[PROBLEM REQUIREMENTS]:
Look through the entries. Copy each line that has the word "than".

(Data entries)
-- Opening Marker --

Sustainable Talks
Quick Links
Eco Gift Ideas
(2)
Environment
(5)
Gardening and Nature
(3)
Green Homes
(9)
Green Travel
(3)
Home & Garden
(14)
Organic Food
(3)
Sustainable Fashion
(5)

-- Closing Marker --
-- Opening Marker --

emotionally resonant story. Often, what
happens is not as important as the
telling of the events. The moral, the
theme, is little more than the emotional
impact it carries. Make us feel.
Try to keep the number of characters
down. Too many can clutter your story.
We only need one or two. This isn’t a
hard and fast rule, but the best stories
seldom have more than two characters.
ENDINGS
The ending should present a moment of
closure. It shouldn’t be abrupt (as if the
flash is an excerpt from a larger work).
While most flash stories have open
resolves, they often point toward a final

-- Closing Marker --

[EXERCISE RESULT]:
theme, is little more than the emotional
seldom have more than two characters.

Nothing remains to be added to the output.